What you should do: What number of lines in the records below hold the word "rate"? Give that number alone.

Stored data entries
::::::::

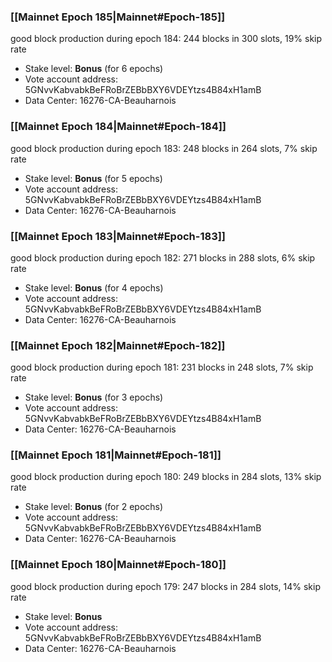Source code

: ### [[Mainnet Epoch 185|Mainnet#Epoch-185]]
good block production during epoch 184: 244 blocks in 300 slots, 19% skip rate
* Stake level: **Bonus** (for 6 epochs)
* Vote account address: 5GNvvKabvabkBeFRoBrZEBbBXY6VDEYtzs4B84xH1amB
* Data Center: 16276-CA-Beauharnois
### [[Mainnet Epoch 184|Mainnet#Epoch-184]]
good block production during epoch 183: 248 blocks in 264 slots, 7% skip rate
* Stake level: **Bonus** (for 5 epochs)
* Vote account address: 5GNvvKabvabkBeFRoBrZEBbBXY6VDEYtzs4B84xH1amB
* Data Center: 16276-CA-Beauharnois
### [[Mainnet Epoch 183|Mainnet#Epoch-183]]
good block production during epoch 182: 271 blocks in 288 slots, 6% skip rate
* Stake level: **Bonus** (for 4 epochs)
* Vote account address: 5GNvvKabvabkBeFRoBrZEBbBXY6VDEYtzs4B84xH1amB
* Data Center: 16276-CA-Beauharnois
### [[Mainnet Epoch 182|Mainnet#Epoch-182]]
good block production during epoch 181: 231 blocks in 248 slots, 7% skip rate
* Stake level: **Bonus** (for 3 epochs)
* Vote account address: 5GNvvKabvabkBeFRoBrZEBbBXY6VDEYtzs4B84xH1amB
* Data Center: 16276-CA-Beauharnois
### [[Mainnet Epoch 181|Mainnet#Epoch-181]]
good block production during epoch 180: 249 blocks in 284 slots, 13% skip rate
* Stake level: **Bonus** (for 2 epochs)
* Vote account address: 5GNvvKabvabkBeFRoBrZEBbBXY6VDEYtzs4B84xH1amB
* Data Center: 16276-CA-Beauharnois
### [[Mainnet Epoch 180|Mainnet#Epoch-180]]
good block production during epoch 179: 247 blocks in 284 slots, 14% skip rate
* Stake level: **Bonus**
* Vote account address: 5GNvvKabvabkBeFRoBrZEBbBXY6VDEYtzs4B84xH1amB
* Data Center: 16276-CA-Beauharnois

::::::::

Result for this exercise: 6